Où avais-je la tête ?
Il
était une fois quelqu’un dont la tête, plus précisément, l’esprit,
était séparé du corps. Ce n’était pas évident de se déplacer avec un tel
désavantage : Aucun médecin ne savait dire de quels maux pouvait bien
souffrir cet homme, car impossible de situer la douleur. Si celle-ci
était palpable par le corps physique, elle n’apparaissait en aucun cas
en parole dans la bouche de l’homme. Et inversement : Si un désir ou un
besoin était verbalisé par l’homme, son corps quant à lui restait figé.
Quand le cœur de l’homme était brisé, il lui fallait retourner chez le
médecin comme on irait chez le garagiste pour réparer celui-ci :
Aussitôt dit, aussitôt fait. L’esprit de cet homme et le corps de cet
homme vivaient ainsi indépendamment l’un de l’autre, le terrain de l’un
n’empiétant jamais réellement sur le terrain de l’autre. L’esprit se
destinait à des opérations mentales plus complexes, ou encore à quelques
élans du cœur et du désir. Le corps, quant à lui, se traînait pour
satisfaire ses besoins, et ne se laissait jamais distraire par ce qui
l’environnait. Le corps était d’un mutisme sourd-dingue, et personne ne
daignait écouter ce bout de matière inanimé et stupide. Ces deux
“choses” que composaient l’homme tentèrent malgré tout de rester à
proximité afin d’éviter à l’homme de perdre l’un ou de perdre l’autre.
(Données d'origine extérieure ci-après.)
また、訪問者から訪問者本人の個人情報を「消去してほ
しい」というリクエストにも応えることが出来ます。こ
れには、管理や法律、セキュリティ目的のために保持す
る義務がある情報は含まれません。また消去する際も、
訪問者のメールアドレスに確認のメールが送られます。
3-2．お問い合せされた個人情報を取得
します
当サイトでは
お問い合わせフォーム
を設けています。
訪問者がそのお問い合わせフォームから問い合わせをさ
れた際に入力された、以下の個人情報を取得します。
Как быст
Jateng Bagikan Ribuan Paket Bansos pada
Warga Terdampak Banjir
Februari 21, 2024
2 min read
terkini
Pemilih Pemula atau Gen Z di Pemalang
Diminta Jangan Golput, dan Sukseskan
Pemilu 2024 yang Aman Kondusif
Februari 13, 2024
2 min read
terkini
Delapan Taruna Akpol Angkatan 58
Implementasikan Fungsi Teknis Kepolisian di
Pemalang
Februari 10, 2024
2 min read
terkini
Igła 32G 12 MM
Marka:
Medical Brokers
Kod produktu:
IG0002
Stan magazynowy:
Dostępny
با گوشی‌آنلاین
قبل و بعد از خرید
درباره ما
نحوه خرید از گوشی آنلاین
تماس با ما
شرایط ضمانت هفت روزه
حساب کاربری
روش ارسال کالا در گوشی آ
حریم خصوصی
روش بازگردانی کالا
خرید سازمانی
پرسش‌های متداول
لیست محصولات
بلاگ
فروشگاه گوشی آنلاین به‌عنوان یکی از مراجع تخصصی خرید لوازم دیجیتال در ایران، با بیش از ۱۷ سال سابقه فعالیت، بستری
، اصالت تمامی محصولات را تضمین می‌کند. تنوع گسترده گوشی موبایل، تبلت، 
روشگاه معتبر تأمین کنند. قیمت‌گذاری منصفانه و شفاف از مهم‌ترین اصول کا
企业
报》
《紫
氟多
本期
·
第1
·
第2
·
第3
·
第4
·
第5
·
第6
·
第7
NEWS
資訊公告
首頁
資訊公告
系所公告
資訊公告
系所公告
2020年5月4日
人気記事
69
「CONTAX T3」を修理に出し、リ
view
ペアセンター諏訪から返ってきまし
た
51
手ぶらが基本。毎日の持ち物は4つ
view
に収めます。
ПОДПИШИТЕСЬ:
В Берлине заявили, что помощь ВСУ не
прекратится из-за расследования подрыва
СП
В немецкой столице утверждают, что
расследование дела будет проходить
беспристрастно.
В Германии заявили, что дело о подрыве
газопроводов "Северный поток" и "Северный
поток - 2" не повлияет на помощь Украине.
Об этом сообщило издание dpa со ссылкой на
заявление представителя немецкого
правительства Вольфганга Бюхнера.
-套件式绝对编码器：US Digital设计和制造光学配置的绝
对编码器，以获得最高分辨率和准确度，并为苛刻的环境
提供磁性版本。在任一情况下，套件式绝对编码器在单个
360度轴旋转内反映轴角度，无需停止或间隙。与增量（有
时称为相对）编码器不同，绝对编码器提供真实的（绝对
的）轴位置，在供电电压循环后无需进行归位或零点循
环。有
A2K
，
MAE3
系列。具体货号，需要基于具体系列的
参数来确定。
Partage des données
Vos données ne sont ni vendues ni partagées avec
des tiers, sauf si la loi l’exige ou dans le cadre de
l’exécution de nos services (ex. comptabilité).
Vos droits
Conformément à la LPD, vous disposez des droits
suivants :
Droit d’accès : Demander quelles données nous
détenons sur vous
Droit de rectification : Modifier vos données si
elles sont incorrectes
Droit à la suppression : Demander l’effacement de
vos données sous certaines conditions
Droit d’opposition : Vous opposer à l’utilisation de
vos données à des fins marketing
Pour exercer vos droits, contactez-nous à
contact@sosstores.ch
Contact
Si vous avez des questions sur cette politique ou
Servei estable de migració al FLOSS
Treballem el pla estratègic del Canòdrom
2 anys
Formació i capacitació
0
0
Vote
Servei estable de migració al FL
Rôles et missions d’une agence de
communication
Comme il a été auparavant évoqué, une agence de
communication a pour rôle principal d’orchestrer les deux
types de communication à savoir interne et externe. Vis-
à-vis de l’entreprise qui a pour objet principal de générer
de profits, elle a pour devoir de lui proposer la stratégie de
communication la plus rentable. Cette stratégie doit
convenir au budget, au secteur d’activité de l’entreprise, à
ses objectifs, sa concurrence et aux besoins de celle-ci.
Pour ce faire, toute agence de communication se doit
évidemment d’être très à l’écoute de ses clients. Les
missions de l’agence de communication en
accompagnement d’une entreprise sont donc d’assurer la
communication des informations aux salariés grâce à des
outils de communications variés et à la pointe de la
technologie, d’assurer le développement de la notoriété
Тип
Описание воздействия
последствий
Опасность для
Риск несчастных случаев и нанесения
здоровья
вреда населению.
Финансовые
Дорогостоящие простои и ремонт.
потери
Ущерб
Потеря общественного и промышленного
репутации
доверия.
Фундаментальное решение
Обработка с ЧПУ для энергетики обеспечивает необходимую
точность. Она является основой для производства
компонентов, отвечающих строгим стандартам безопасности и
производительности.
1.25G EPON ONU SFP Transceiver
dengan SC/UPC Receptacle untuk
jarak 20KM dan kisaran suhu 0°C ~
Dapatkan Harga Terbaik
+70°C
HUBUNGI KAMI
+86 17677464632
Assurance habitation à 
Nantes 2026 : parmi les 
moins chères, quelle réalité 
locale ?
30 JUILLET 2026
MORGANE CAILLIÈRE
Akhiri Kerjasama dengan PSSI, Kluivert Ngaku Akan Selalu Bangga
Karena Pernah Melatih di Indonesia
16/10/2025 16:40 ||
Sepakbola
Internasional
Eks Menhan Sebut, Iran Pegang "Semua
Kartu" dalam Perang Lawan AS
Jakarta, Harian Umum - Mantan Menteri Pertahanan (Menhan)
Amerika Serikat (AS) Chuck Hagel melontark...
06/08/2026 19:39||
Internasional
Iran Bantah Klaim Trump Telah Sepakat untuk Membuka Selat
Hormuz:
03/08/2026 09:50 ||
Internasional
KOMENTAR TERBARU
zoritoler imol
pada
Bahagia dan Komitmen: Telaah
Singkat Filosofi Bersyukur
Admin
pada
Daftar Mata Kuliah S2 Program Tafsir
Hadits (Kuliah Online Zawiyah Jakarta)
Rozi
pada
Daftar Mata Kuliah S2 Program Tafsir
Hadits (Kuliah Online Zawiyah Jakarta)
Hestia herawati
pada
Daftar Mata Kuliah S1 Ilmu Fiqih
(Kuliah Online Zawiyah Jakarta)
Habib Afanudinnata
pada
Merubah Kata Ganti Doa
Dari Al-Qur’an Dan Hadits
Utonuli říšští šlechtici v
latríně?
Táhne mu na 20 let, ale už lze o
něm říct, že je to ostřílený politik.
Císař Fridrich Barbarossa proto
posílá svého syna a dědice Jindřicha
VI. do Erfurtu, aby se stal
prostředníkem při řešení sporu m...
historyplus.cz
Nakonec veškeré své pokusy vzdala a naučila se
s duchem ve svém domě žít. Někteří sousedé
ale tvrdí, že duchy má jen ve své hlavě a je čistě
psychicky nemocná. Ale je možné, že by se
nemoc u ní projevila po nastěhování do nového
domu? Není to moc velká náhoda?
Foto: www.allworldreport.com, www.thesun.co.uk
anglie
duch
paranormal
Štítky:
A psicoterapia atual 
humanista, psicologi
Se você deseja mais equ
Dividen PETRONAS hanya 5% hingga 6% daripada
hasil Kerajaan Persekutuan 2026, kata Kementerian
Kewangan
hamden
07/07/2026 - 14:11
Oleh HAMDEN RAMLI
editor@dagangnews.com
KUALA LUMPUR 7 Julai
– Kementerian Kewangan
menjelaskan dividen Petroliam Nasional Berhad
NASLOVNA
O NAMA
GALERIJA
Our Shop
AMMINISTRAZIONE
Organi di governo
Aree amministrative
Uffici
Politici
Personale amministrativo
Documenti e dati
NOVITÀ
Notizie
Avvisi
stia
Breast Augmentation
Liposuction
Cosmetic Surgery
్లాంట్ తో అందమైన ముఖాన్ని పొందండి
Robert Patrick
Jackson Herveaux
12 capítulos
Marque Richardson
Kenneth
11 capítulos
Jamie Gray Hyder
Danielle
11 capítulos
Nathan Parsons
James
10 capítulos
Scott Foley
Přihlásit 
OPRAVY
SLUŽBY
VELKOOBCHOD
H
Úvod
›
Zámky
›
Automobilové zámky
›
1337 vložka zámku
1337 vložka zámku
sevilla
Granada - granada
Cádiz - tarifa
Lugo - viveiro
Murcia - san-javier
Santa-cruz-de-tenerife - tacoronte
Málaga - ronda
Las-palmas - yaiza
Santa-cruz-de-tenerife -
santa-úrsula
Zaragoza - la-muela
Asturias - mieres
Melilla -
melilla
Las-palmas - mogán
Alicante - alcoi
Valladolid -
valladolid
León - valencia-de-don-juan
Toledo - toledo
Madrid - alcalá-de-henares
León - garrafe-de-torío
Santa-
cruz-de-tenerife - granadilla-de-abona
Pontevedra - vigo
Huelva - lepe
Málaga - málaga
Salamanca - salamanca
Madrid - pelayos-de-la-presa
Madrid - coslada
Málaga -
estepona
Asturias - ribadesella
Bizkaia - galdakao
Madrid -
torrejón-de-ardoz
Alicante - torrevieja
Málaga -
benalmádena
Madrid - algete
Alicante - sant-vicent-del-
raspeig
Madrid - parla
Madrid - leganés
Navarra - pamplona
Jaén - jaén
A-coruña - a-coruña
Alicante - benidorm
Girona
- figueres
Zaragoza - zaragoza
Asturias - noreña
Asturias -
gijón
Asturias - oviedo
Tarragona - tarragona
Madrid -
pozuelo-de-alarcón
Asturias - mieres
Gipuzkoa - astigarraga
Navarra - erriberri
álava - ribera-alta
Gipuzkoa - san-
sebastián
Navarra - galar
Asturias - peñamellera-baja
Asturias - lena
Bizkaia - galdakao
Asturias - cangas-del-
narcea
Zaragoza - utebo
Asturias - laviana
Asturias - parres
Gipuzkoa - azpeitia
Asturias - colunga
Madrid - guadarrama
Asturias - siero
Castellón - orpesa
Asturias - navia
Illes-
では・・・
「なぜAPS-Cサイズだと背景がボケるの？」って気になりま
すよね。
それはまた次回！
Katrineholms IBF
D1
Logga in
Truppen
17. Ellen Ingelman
Dans le fond, on peut dire que la seule chose qui réconciliait ce corps
et cet esprit, c’était cet homme.
Mais
un jour que le corps de l’homme allait faire ses courses de la manière
la plus pragmatique qui soit - l’esprit se perdit. C’est seulement une
fois arrivé en caisse que l’homme remarquât qu’il lui manquait sa tête
pour compter. Perdre la tête pour aller faire ses courses, en voilà bien
une drôle d’idée… incapable de payer, l’homme rentrât donc, simplement
muni de son corps. La tête manquait à l’homme pour s’émouvoir de ce
désastre, ou même pour comprendre ce qu’il avait bien pu se passer : Il
aurait fallu conférer une âme à ce corps immobile, or, l’homme avait bel
et bien perdu la tête.
L’homme
entreprit alors une longue et laborieuse mésaventure, simplement à
l’aide d’un corps - corps malgré tout doué de grandes aptitudes
physiques. Rempli à bloc d’énergie, il sillonnait les quartiers
environnant à la recherche de sa tête. Au fur et à mesure qu’il
traversait ces blocs de béton armés, le corps se rendit compte qu’il se
régulait au fur et à mesure que la fatigue avançait, s’hydratait
indépendamment de son maître, retrouvant peu à peu sa liberté à
l’initiation de sa quête. En effet, il apparaissait de plus en plus
remarquable que le dessin de cette tête se traçait au rythme de sa
recherche, et au plus la tête se dessinait, et au plus la motivation du
corps à retrouver celle-ci s’affaissait. C’est qu’il lui fallait encore
un peu d’espoir à ce corps - l’espoir de la perte - pour retrouver la
tête qui s’assemblait à celui-ci. Imaginez un peu la tête des passants
quand ils virent ce corps dépourvu de maître qui s’épuisait à la
recherche de celui-ci : Ce n’est pas coutume un corps sans tête, mais
c’est peut-être plus commun qu’on veut bien le croire. Quand la tête fut
finalement assemblée, elle ne fit qu’un avec son corps, heureuse de ces
retrouvailles tant attendues.
Il
fallut à cet homme l’expérience de la perte pour réaliser que son
corps et que sa tête n’étaient toutes deux pas si indépendantes, et que,
quand bien même elles l’étaient, ces deux-là finissaient toujours par
s’unir.
... Il était une fois quelqu’un dont la tête et plus précisément l’esprit fut séparé du corps.